WORK REQUIRED: Repeat the data as given. Images do not go in the copy.
EXCERPTED RECORDS section start
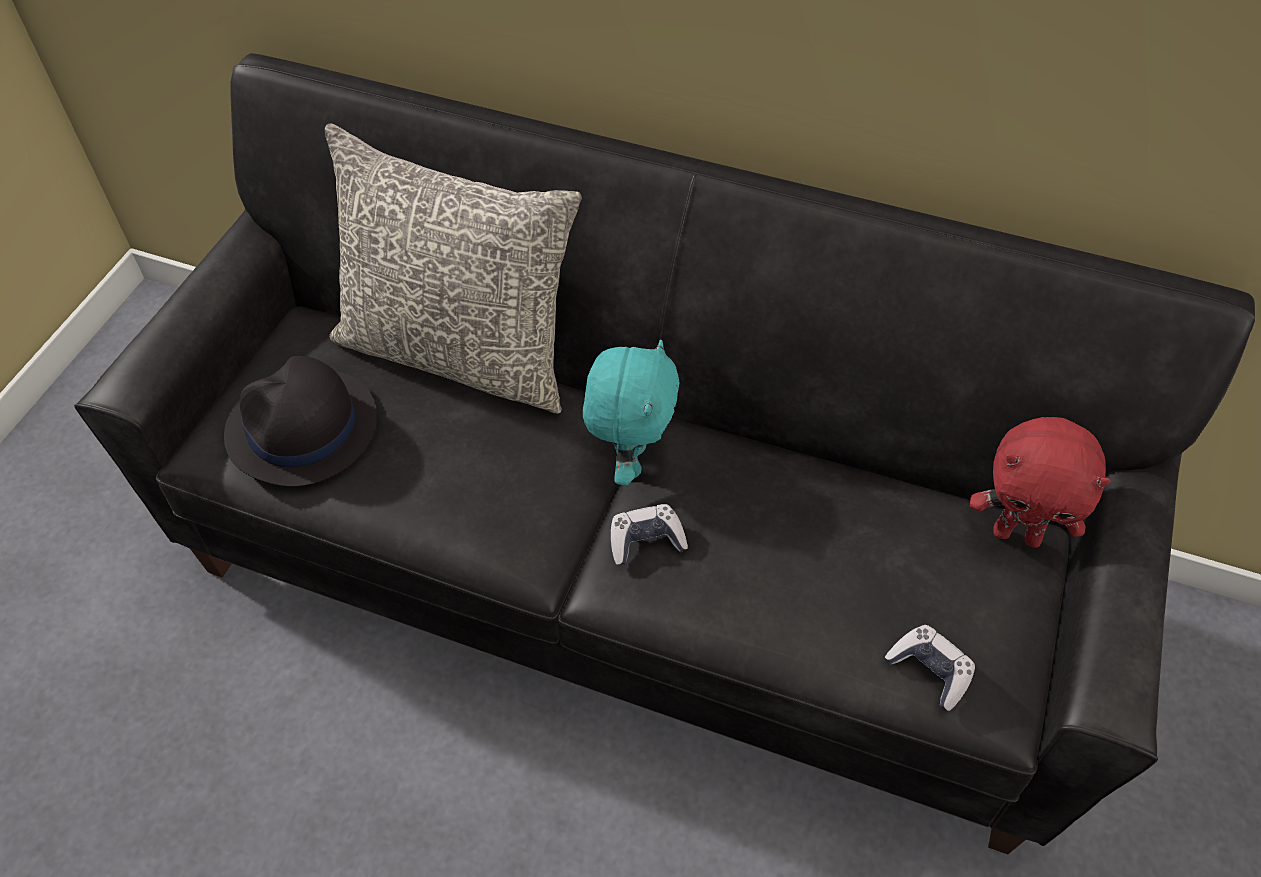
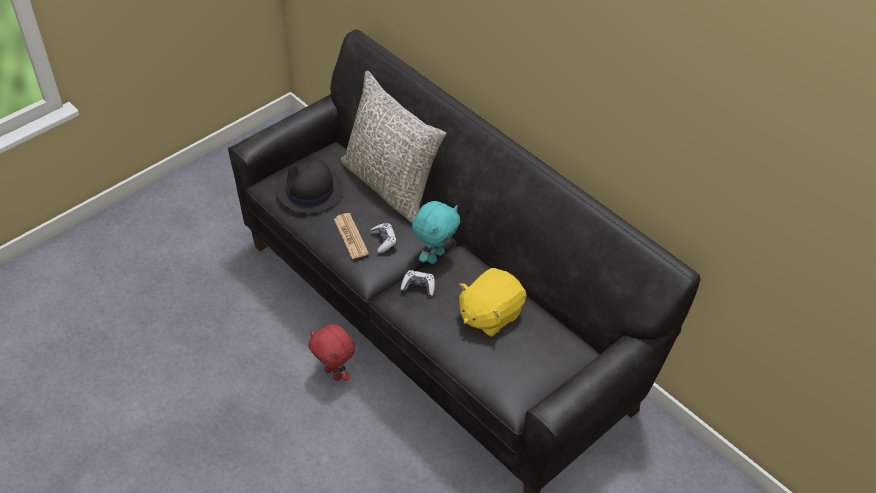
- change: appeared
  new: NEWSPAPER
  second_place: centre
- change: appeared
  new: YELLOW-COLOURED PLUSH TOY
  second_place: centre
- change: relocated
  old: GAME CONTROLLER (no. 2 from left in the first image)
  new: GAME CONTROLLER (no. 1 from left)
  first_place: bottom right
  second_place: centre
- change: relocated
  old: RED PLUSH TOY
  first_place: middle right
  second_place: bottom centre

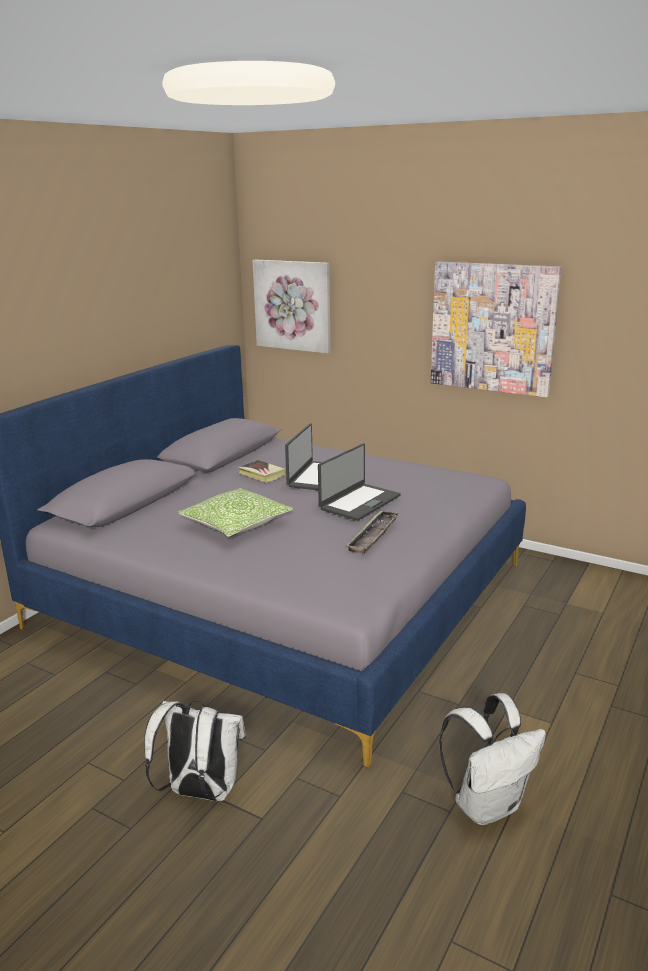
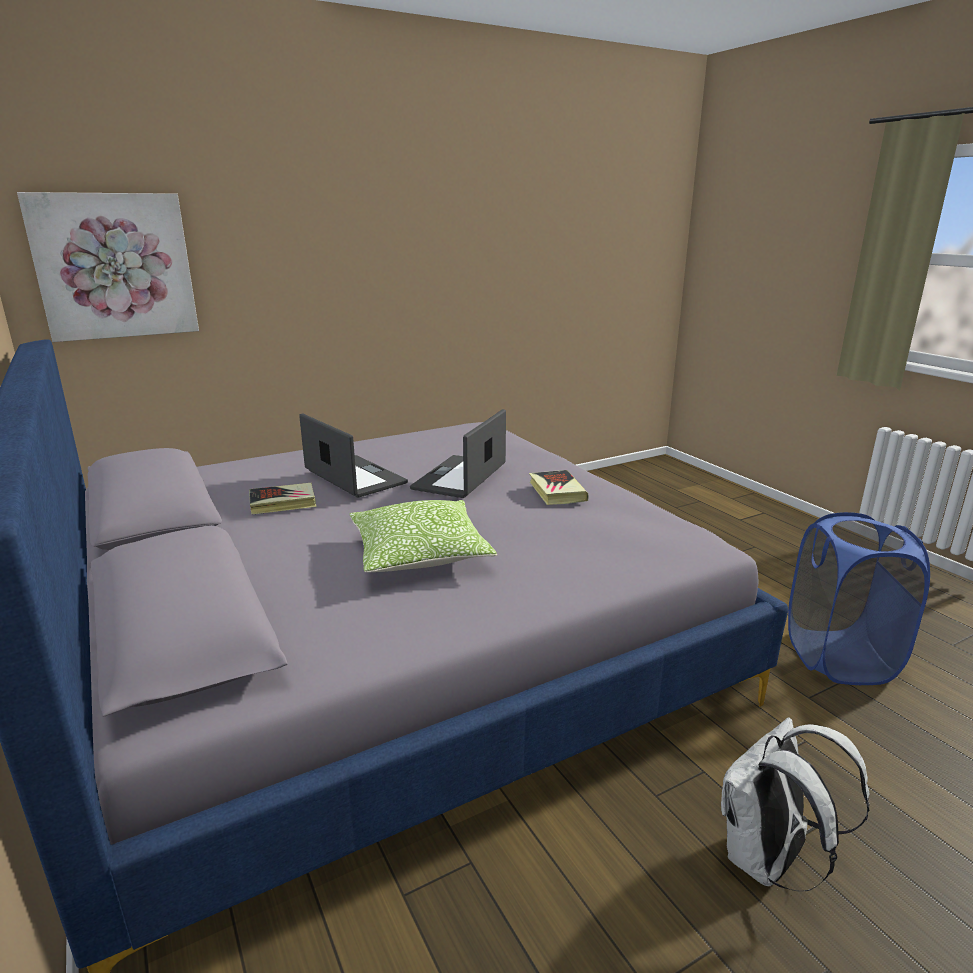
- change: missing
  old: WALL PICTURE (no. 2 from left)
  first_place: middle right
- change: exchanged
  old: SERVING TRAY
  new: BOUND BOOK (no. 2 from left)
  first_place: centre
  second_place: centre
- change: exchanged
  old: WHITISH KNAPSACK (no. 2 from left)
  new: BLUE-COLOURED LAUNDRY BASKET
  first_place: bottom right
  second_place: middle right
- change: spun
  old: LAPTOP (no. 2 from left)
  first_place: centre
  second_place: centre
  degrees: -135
EXCERPTED RECORDS section end
SOLUTION TO THIS EXERCISE:
- change: appeared
  new: NEWSPAPER
  second_place: centre
- change: appeared
  new: YELLOW-COLOURED PLUSH TOY
  second_place: centre
- change: relocated
  old: GAME CONTROLLER (no. 2 from left in the first image)
  new: GAME CONTROLLER (no. 1 from left)
  first_place: bottom right
  second_place: centre
- change: relocated
  old: RED PLUSH TOY
  first_place: middle right
  second_place: bottom centre

- change: missing
  old: WALL PICTURE (no. 2 from left)
  first_place: middle right
- change: exchanged
  old: SERVING TRAY
  new: BOUND BOOK (no. 2 from left)
  first_place: centre
  second_place: centre
- change: exchanged
  old: WHITISH KNAPSACK (no. 2 from left)
  new: BLUE-COLOURED LAUNDRY BASKET
  first_place: bottom right
  second_place: middle right
- change: spun
  old: LAPTOP (no. 2 from left)
  first_place: centre
  second_place: centre
  degrees: -135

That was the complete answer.